One of the things I loved most about the performance was the confidence it had in presenting Johnson and his friends, enemies and acquaintances. There was little or no introduction, the audience were supposed to understand who was who (and what baggage they had brought with them) straightaway. This made it very enjoyable for me, as the show didn’t get bogged down in all that elementary stuff but was done in a way that must have been clear to Johnson neophytes as when I was leaving, nobody was complaining about not being able to follow it but were instead exalting in all the new and interesting people they could now get to know.

The only character other than Johnson who was not played by Luke Griffin was Hester Thrale, a part originally played in 2009 by Barr, but has for some time been played by Trudie Styler (who I discovered was Sting’s second wife, the wonders of research eh?). This is very much a performance of Boswell’s life of Johnson, and Mrs Thrale is not presented with much sympathy at all. She is sharp but flighty, teasing the doctor and flirting with him, even (controversially) allowing him a kiss and then skipping off giggling at her own naughtiness while Johnson dies inside. This is Boswell’s, Yoko Ono version of Hester and he gets to have the last word, calling her a ‘little, artful, impudent, malignant, devil’. I read a review where her introduction was disliked but I found the entrance in the last ten minutes of a beautiful, though very odd looking woman in a rustling red dress to be a real invigorator. (Also due to research, I have learnt the thing that I found so unsettling about her was the superabundant use of botox).

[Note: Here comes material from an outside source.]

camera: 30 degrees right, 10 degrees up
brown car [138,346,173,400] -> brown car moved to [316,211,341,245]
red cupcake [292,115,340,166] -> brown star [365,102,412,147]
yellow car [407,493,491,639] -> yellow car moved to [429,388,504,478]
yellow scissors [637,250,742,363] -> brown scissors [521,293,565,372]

Finally there was the character of Samuel Johnson himself. There was a moment of confusion when Samuel Johnson started to speak, over half the audience wondered why this man, second only to Shakespeare in OED’s list of quotations was speaking in a thick Midlands accent. This is not the first time in the night that the audience are confronted with elements of Johnson that have largely been removed from the public consciousness of him. That accent is used with great effect, giving Johnson that air of grounded genius.
Redford makes a tremendous Johnson; coarsely humourous and eruditely witty, able to pull off the ‘tempests and gales’ of anger and frustration but also the slightly pathetic need for company and distraction, full of wisdom but also full of sadness. 
Be warned! This is definitely Boswell’s Johnson we are meeting. For example, there is liberal use of Johnson’s wife gags and some of his rather less enlightened conversations with Mrs Thrale about the role of women, but no mention of his enthusiastic support for women of letters; mention of the time spent chatting with women, his interest in trying to get inside the role of woman to see how it fit (a role he professed to envy at times). This is Boswell’s Johnson, masculine and direct. However, Boswell’s Johnson is the Johnson we most often see and he is presented with a great amount of verve and humanity. It is hard to take your eyes aways from him, always moving, playing with his hands, rocking slightly, and with a good line in his mouth. This Johnson knows how to enjoy an audience and make an audience enjoy him, yet we don’t forget the desperate need for company and distraction behind that enjoyment.
A perfect representation of Johnson is impossible though, and for Redford the main barrier to him being a perfect Johnson is the obvious love and respect the actor has for the man. In the programme, he thanks member of his family for ‘putting up with his obsession’, and it clearly is an obsession. If anything shows more clearly, it is Redford’s love for Samuel Johnson, both as a legend and as a man and this gets in the way of his portrayal, because although Johnson said he was ‘willing to love all mankind, except an American’ there is one man Johnson clearly did not love, and that was himself.
I will have to one day come to terms with the fact that I will never be able to sit and listen to Johnson’s conversation, nor have him savage me in conversation or slurp tea in my face. I am also now resigned to the fact that no actor will ever be able to fully conjure up the Samuel Johnson that lives in my head, but in ‘A dish of tea with Dr Johnson’, Ian Redford has come the closest so far.